Come across this place on the web. They seem to have some pretty good prices on things I been looking for. but I don't know much about them. They've based in Johnson City Tenn. Place called Wideners Reloading and Shooting Supply.

Here's a link to the web page.

or

http://www.wideners.com/


----------



## bruce333 (Sep 1, 2006)

I've heard good things about them before. I don't recall any thing negative.

Can't remember if I've ever ordered from them myself...think I did...


----------



## gmaske (Jan 7, 2008)

It would seem by their statements on their home page that their turnaround time is a bit slow but they are up front about it. If you don't mind the extra few days I'd say giver a go.


----------



## DevilsJohnson (Oct 21, 2007)

It is kind of hard to ignore their prices on some of their reloading supplies. Thanks for the input guys. Me thinks I'm gonna make an order..Stay Tuned.


----------



## DJ Niner (Oct 3, 2006)

I used them quite a bit in the late '90s, with good results. I stopped getting their catalogs after 2000 or so, and haven't bought anything recently.


----------



## Bisley (Aug 24, 2008)

From just browsing a little, their reloading component prices appear to be about in line with Midway, except for a bargain here and there. They have a really good price on the Remington handgun bullets I looked at, but were a little high on others, like Speer.


----------



## Redwolf (Nov 29, 2008)

I have used them a lot here lately, but as stated their backed up some. But I never had any problem with any order placed. and they seem to have some things in stock that others dont. That's why I buy from different sites as well as local.


----------



## Teuthis (Apr 9, 2008)

It doesn't matter much right now though. Just like everyone else, they are out of stock on just about everything. It does look like a good place though; for the future.


----------



## Fred40 (Jan 7, 2008)

I recently got 4lbs of powder and 3k worth of Wolf Large Pistol Primers and a couple other reloading items.....it took a little while but I got everything I ordered. Good prices on most items.
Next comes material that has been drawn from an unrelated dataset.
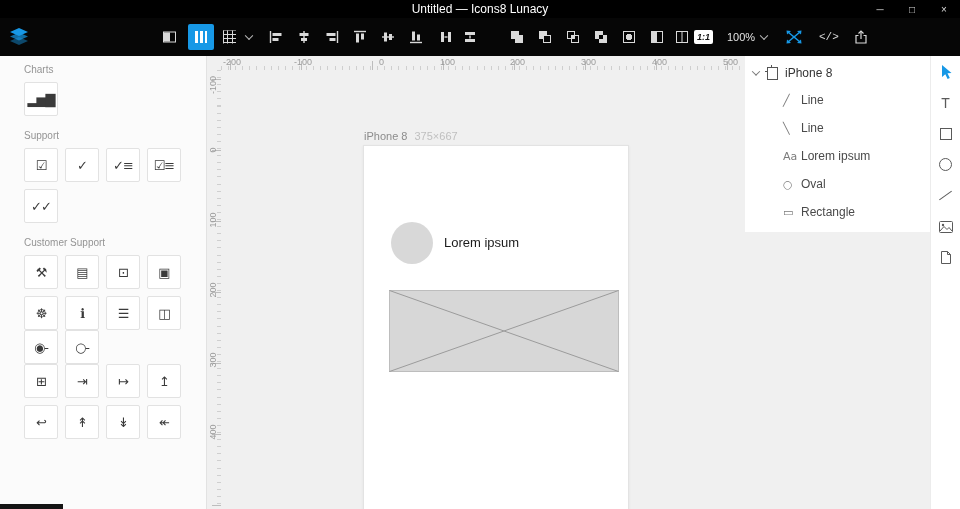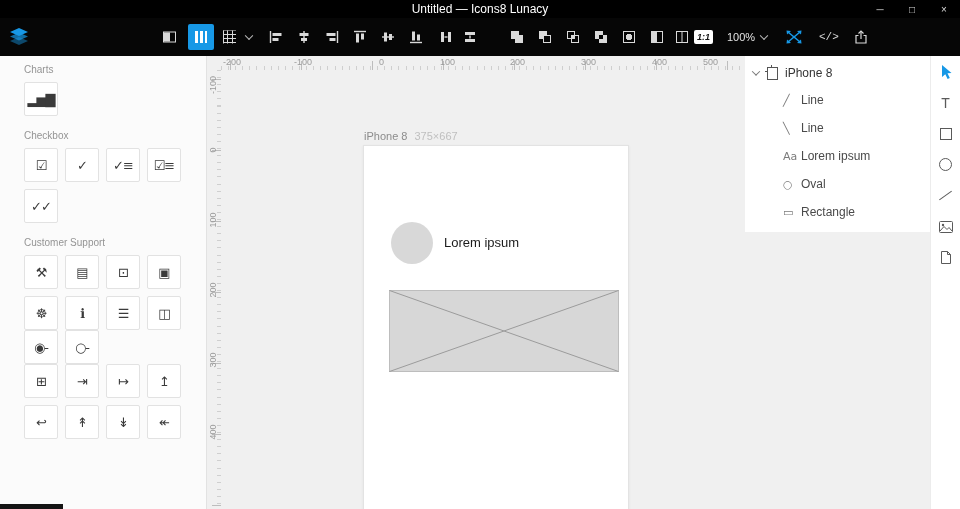"500" .h-labels span:nth-child(8) { left: 473px -> 493px }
Another fantastic site with great prices is Powder Valley.....but again you will have to wait for it.


----------



## DevilsJohnson (Oct 21, 2007)

Good deal..I'll check them out.


----------



## MetalMan52 (Dec 15, 2007)

*Wideners*

I've ordered quite a bit from them and they have always been great to deal with. Like all online sellers now days, they are slower than normal on shipping but they advise you about it on their main page. Sadly, they too are out of stock on many items now.
Pat


----------